Il explique que dans son métier, « l’IA en général ouvre beaucoup de possibilités en direction artistique, pour développer ses idées. En effet visuel, c’est intéressant pour explorer les textures. Par exemple, pour imaginer une porte de château-fort, je peux obtenir plein de variantes, c’est mieux qu’une recherche image sur Google. L’IA pour compléter son imaginaire, c’est utile, mais à la fin c’est clairement un autre métier, même si les prompts deviennent précis. J’imagine que faire un film 100% IA sera possible, mais nous, on restera des artisans plutôt que des machines. »
Laurent Nicolas en arrive à la même conclusion : « l’IA va venir perturber nos métiers c’est certain. Pour l’instant, l’évolution de l’IA reste encore très parallèle avec le métier classique qui demeure plus qualitatif, mais ça va se rejoindre comme sur une bretelle d’autoroute, s’amuse-t-il. Notre savoir-faire va devenir un artisanat rare. Miyazaki travaille encore avec des feuilles celluloïd, alors on sera comme des ouvriers compagnons du devoir, comme des tailleurs de pierre. »
« C’est tellement large ce qui arrive avec l’IA que même les comédiens peuvent craindre pour leurs emplois »
Pour l’heure, Sora ne génère que des vidéos inférieures à une minute, et OpenAI assure que son modèle sera dans l’incapacité de générer certains types de contenus – violents, notamment. « C’est juste moche », tranche le streameur FibreTigre, auprès de l’AFP, à propos des vidéos présentées par la firme de Sam Altman. « Et je pense qu’il va y avoir une fatigue énorme des spectateurs, ce qui va valoriser tout ce qui n’est pas de l’IA », nuance-t-il.
Mais il s’interroge : « La vraie question, c’est combien ça va coûter de faire une vidéo avec Sora, et est-ce que ça vaudra le coup ? » FibreTigre déplore comme Laurent et Vincent un problème de direction artistique dans le produit final.

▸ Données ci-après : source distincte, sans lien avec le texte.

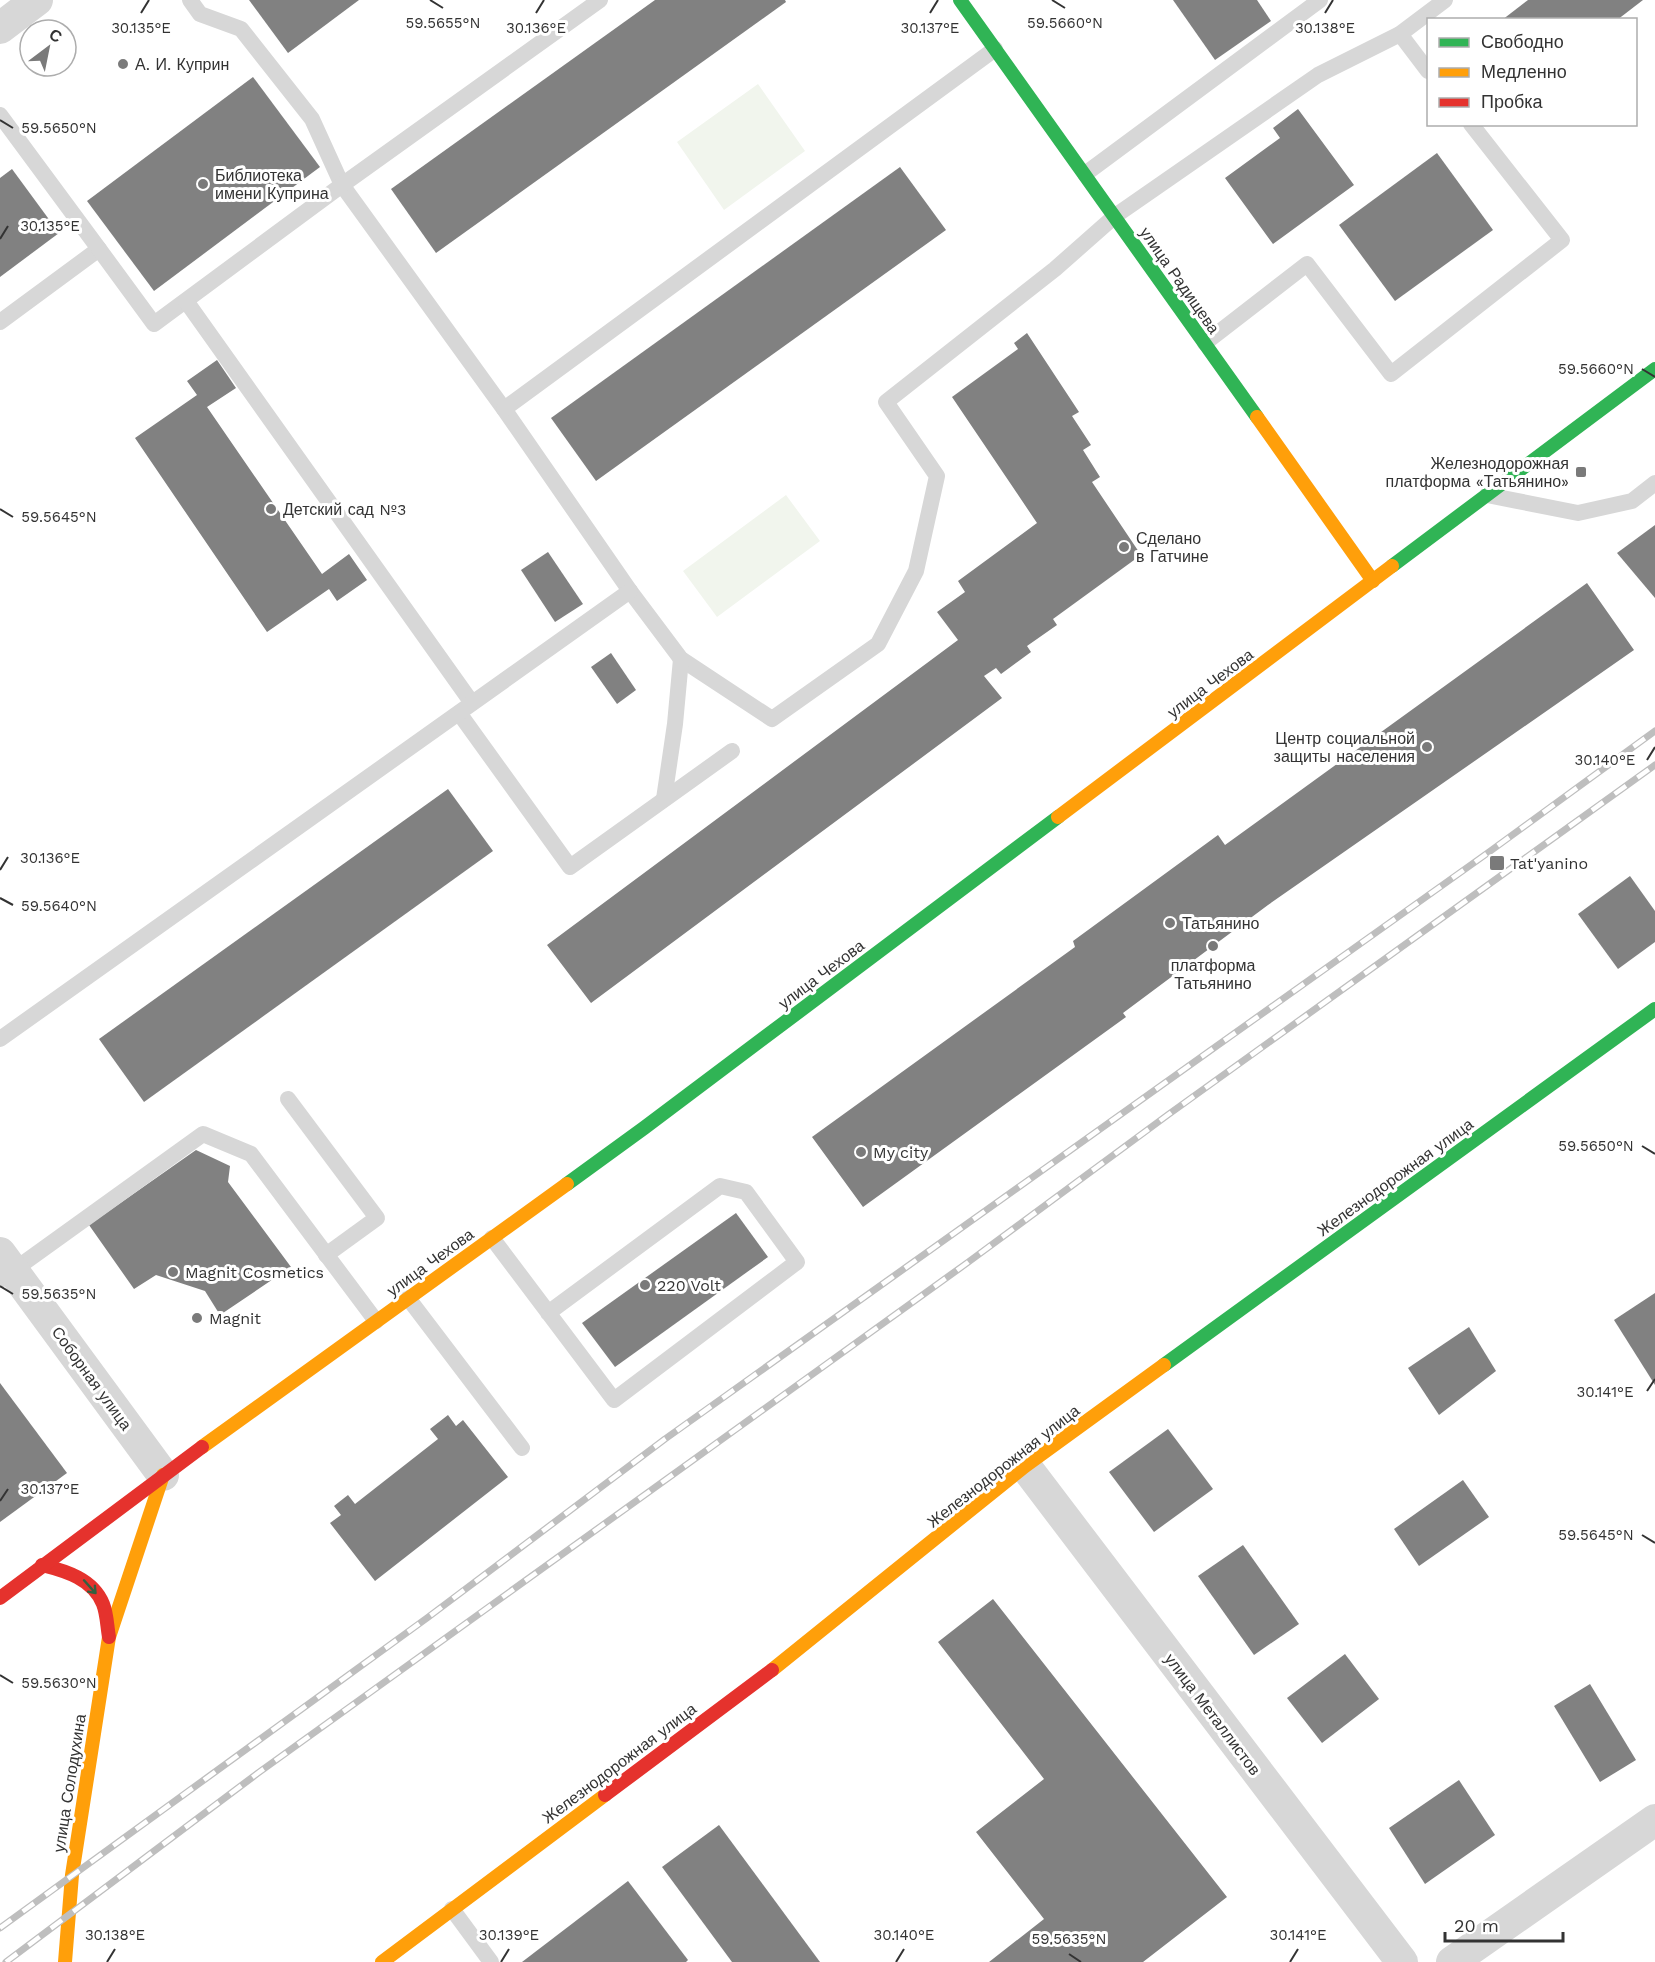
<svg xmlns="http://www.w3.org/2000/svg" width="1655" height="1962" viewBox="0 0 1655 1962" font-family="'Work Sans',sans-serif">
	<rect width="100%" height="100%" fill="#fff"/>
	<g fill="#f1f5ed">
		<path d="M758 84 805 151 724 210 677 142Z"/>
		<path d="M786 495 820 541 717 617 683 571Z"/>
	</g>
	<g fill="#818181">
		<path d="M249 0H359L288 53Z"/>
		<path d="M655 0H785L786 2 436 253 391 189Z"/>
		<path d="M1173 0H1257L1271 21 1215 60Z"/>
		<path d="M1528 0H1643L1617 20H1502Z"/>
		<path d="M253 77 320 167 154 291 87 201Z"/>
		<path d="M1298 109 1354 185 1273 244 1225 178 1280 138 1273 128Z"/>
		<path d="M1437 153 1493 230 1395 301 1339 225Z"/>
		<path d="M900 167 946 230 596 481 551 418Z"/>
		<path d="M12 169 59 233 0 277V178Z"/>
		<path d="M1027 333 1079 412 1072 416 1091 445 1083 450 1100 477 1092 482 1141 555 1053 619 1057 625 1027 646 1031 652 1001 674 996 668 984 676 1002 698 591 1003 547 945 958 640 937 612 965 592 958 581 1037 523 952 397 1018 349 1014 343Z"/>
		<path d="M217 360 236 388 207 407 322 574 349 554 367 580 337 601 329 589 267 632 135 438 197 395 187 381Z"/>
		<path d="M1655 525V598L1617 553Z"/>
		<path d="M548 552 583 604 555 622 521 570Z"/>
		<path d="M1587 583 1634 650 1268 905 1123 1013 1126 1017 863 1207 812 1137 1075 947 1073 941 1218 835 1225 845Z"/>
		<path d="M611 653 636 690 617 704 591 667Z"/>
		<path d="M448 789 493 851 144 1102 99 1039Z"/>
		<path d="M1630 876 1655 911V942L1618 969 1578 914Z"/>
		<path d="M196 1150 230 1166 228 1182 291 1267 220 1315 205 1291 156 1275 134 1289 89 1225Z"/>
		<path d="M736 1213 768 1257 615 1367 582 1323Z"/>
		<path d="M1655 1293V1385L1614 1320Z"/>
		<path d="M1469 1327 1496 1371 1439 1415 1408 1368Z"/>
		<path d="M0 1383 67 1473 0 1522Z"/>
		<path d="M448 1415 456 1426 463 1420 508 1477 375 1581 330 1523 341 1515 334 1506 348 1495 355 1504 438 1439 430 1429Z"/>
		<path d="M1168 1429 1213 1489 1154 1532 1109 1472Z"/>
		<path d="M1463 1480 1489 1517 1419 1566 1394 1529Z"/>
		<path d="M1243 1545 1299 1624 1254 1655 1198 1576Z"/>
		<path d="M993 1599 1227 1897 1143 1962H989L1044 1919 976 1832 1044 1779 938 1642Z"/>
		<path d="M1345 1654 1379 1699 1322 1743 1287 1698Z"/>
		<path d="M1590 1684 1636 1760 1600 1782 1554 1706Z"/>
		<path d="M1459 1780 1495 1835 1425 1884 1389 1828Z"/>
		<path d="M719 1825 820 1962H732L662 1867Z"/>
		<path d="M628 1881 688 1960 686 1962H522Z"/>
	</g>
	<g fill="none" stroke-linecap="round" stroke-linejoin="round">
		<g stroke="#d7d7d7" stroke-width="16">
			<path d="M190 0 200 14 241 29 312 119 342 185 504 409 630 591 681 659 772 719 878 644 916 571 937 476 886 402 1055 269 1115 216 1318 75 1400 34 1445 0"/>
			<path d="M1400 34 1428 71"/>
			<path d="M0 115 99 249 0 322"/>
			<path d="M1085 174 1320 0"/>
			<path d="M99 249 154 324 342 185 600 0"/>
			<path d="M186 301 472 703"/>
			<path d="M1205 343 1307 264 1391 374 1562 240 1471 124"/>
			<path d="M504 409 995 49"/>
			<path d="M1487 495 1578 513 1632 501 1655 483"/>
			<path d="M459 713 570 867 732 751"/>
			<path d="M664 799 675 724 681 659"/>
			<path d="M0 1039 630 591"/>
			<path d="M288 1099 377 1218 326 1255"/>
			<path d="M492 1238 614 1400 797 1262 746 1192 720 1186 548 1313"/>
			<path d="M0 1280 203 1134 251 1154 376 1321"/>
			<path d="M408 1298 522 1448"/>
			<path d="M452 1909 491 1962"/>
		</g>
		<g stroke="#d7d7d7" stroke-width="32">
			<path d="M0 28 37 0"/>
			<path d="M0 1253 163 1475"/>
			<path d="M1025 1466 1402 1962"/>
			<path d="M1452 1962 1655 1820"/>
		</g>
		<g stroke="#30b455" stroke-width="14">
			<path d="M960 0 1257 417"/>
			<path d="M1392 566 1655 369"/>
			<path d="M567 1184 644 1128 1058 817"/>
			<path d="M1164 1365 1655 1009"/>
		</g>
		<g stroke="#ff9f0a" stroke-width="14">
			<path d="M1257 417 1373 581"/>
			<path d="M1058 817 1392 566"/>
			<path d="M202 1447 567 1184"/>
			<path d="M772 1670 1025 1466 1164 1365"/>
			<path d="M65 1962 72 1875 109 1637 163 1475"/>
			<path d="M382 1962 605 1795"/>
		</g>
		<g stroke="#e5322d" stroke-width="14">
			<path d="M42 1565C66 1571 93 1579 103 1604 107 1614 107 1626 109 1637"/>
			<path d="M0 1598 202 1447"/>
			<path d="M605 1795 772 1670"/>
		</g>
		<defs>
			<g id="rail">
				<path d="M0 1928 427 1618 665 1439 1489 852 1655 731"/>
				<path d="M6 1962 258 1773 967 1263 1169 1114 1655 765"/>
			</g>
		</defs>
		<use href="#rail" stroke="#bebebe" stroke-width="7"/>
		<use href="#rail" stroke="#fff" stroke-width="4.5" stroke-dasharray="14" stroke-linecap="butt"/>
	</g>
	<defs><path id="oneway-shaft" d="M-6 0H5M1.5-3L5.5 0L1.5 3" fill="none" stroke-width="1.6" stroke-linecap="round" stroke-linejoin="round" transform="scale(1.5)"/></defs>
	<use stroke="#32603f" href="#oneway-shaft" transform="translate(90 1587) rotate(48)"/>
	<path fill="none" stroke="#333" stroke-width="2" d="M430 0 443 8M1052 0 1065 8M141 13 149 0M536 13 544 0M930 13 938 0M1325 13 1333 0M0 120 13 128M0 239 8 226M1642 369 1655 377M0 509 13 517M1647 760 1655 747M0 870 8 857M0 898 13 905M1642 1146 1655 1154M0 1286 13 1294M1647 1391 1655 1379M0 1501 8 1489M1642 1535 1655 1543M0 1675 13 1683M1069 1954 1081 1962M107 1962 115 1949M501 1962 509 1949M896 1962 904 1949M1290 1962 1298 1949"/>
	<g fill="#7a7a7a" stroke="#fff" stroke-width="2">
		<circle cx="123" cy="64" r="6"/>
		<circle cx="203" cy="184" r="6"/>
		<rect x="1575" y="466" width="12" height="12" rx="3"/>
		<circle cx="271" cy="509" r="6"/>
		<circle cx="1124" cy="547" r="6"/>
		<circle cx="1427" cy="747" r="6"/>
		<rect x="1489" y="855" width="16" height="16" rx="3"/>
		<circle cx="1170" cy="923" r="6"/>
		<circle cx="1213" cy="946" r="6"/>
		<circle cx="861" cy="1152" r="6"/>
		<circle cx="173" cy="1272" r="6"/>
		<circle cx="645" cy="1285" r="6"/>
		<circle cx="197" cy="1318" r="6"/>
	</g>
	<g text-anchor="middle" stroke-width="6" stroke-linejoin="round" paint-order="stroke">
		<g font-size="16" fill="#333" stroke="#fff" text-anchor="start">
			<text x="135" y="70">А. И. Куприн</text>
			<text x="215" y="181">Библиотека<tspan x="215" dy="18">имени Куприна</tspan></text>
			<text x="1569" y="469" text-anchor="end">Железнодорожная<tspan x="1569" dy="18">платформа «Татьянино»</tspan></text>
			<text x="283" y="515">Детский сад №3</text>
			<text x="1136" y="544">Сделано<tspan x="1136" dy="18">в Гатчине</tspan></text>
			<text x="1415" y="744" text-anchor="end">Центр социальной<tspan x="1415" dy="18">защиты населения</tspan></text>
			<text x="1510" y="869">Tat'yanino</text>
			<text x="1182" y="929">Татьянино</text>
			<text x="1213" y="971" text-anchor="middle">платформа<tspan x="1213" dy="18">Татьянино</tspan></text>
			<text x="873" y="1158">My city</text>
			<text x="185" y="1278">Magnit Cosmetics</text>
			<text x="657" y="1291">220 Volt</text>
			<text x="209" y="1324">Magnit</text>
		</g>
		<g font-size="16" fill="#333" stroke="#fff">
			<text transform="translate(1180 280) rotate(55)" y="6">улица Радищева</text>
			<text transform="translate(1210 683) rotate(-37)" y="6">улица Чехова</text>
			<text transform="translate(821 974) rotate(-37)" y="6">улица Чехова</text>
			<text transform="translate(1395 1177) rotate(-36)" y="6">Железнодорожная улица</text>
			<text transform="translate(430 1262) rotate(-36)" y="6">улица Чехова</text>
			<text transform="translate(92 1378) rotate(54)" y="6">Соборная улица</text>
			<text transform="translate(1003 1466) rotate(-38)" y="6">Железнодорожная улица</text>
			<text transform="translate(1213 1714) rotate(53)" y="6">улица Металлистов</text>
			<text transform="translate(619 1763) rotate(-37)" y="6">Железнодорожная улица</text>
			<text transform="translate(69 1783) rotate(-81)" y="6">улица Солодухина</text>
		</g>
	</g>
	<g font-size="15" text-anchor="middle" fill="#333" stroke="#fff" stroke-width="6" stroke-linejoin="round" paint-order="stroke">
		<text x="443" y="28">59.5655°N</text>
		<text x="1065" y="28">59.5660°N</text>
		<text x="930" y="33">30.137°E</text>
		<text x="141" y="33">30.135°E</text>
		<text x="536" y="33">30.136°E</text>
		<text x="1325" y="33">30.138°E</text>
		<text x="59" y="133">59.5650°N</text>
		<text x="50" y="231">30.135°E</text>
		<text x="1596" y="374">59.5660°N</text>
		<text x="59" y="522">59.5645°N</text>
		<text x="1605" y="765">30.140°E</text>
		<text x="50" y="863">30.136°E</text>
		<text x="59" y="911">59.5640°N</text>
		<text x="1596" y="1151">59.5650°N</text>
		<text x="59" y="1299">59.5635°N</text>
		<text x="1605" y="1397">30.141°E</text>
		<text x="50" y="1494">30.137°E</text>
		<text x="1596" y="1540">59.5645°N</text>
		<text x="59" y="1688">59.5630°N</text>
		<text x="115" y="1940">30.138°E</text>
		<text x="509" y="1940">30.139°E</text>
		<text x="904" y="1940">30.140°E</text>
		<text x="1298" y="1940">30.141°E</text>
		<text x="1069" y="1944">59.5635°N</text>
	</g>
	<rect x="1427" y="18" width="210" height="108" fill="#ffffff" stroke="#adadad" stroke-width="1.5"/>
	<rect x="1439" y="38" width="30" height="9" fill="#30b455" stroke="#adadad" stroke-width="1.5"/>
	<text x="1481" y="48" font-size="18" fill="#333333">Свободно</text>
	<rect x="1439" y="68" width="30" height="9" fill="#ff9f0a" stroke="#adadad" stroke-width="1.5"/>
	<text x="1481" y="78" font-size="18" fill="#333333">Медленно</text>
	<rect x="1439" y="98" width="30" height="9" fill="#e5322d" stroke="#adadad" stroke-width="1.5"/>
	<text x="1481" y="108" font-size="18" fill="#333333">Пробка</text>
	<g transform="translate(48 48) rotate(32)"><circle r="28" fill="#ffffff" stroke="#adadad" stroke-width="1.5"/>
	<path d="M0-4.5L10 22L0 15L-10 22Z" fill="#7a7a7a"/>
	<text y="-9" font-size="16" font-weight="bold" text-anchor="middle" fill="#333333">С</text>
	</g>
	<path d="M1445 1932v9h118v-9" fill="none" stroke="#333333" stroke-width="3"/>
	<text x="1454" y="1932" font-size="18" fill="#333333" stroke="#ffffff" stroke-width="4.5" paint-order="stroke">20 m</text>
</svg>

Bientôt cette techno sera utilisée par les agences de pub et prods médiocres, ce qui donnera lieu à la naissance d’une contre culture nouvelle à base de dessins au feutre sur papier canson, des histoires racontées autour d’un feu de camp, un street fighter avec des marionnettes https://t.co/F88FirkoWz
— FibreTigre (@FibreTigre) February 16, 2024
Selon Laurent Nicolas, « on n’en souffre pas encore. La crise [actuelle], ce sont les network, les plateformes, les profits… pas l’IA. Quand la 3D est arrivée, je me suis dit tant mieux si quelqu’un qui ne sait pas dessiner y arrive », sourit-il. « Un jour, peut-être, l’IA me mettra au chômage mais pas encore, ajoute Vincent Vacarias, mais c’est tellement large ce qui arrive avec l’IA que même les comédiens peuvent craindre pour leurs emplois… »
« OpenAI, c’est du développement produit, pas de la recherche en IA »
Si YouTube n’a pas officiellement réagi à l’annonce de Sora, en novembre, elle a expliqué qu’elle allait mettre en place de nouveaux garde-fous, notamment un étiquetage spécifique des contenus IA et la possibilité pour les créateurs, spectateurs et artistes de demander la suppression de contenus générés par ces outils les concernant.